[Material for this task — start]
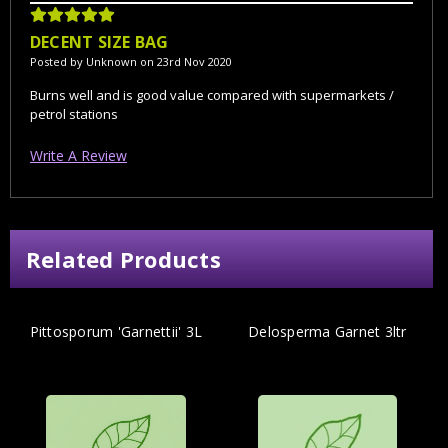
5
DECENT SIZE BAG
Posted by Unknown on 23rd Nov 2020
Burns well and is good value compared with supermarkets /
petrol stations
Write A Review
Related Products
Pittosporum 'Garnettii' 3L
Delosperma Garnet 3ltr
[Material for this task — finish]
### Required work
Every entry above needs to be copied exactly, and no pictures go with it.

### The answer
5
DECENT SIZE BAG
Posted by Unknown on 23rd Nov 2020
Burns well and is good value compared with supermarkets /
petrol stations
Write A Review
Related Products
Pittosporum 'Garnettii' 3L
Delosperma Garnet 3ltr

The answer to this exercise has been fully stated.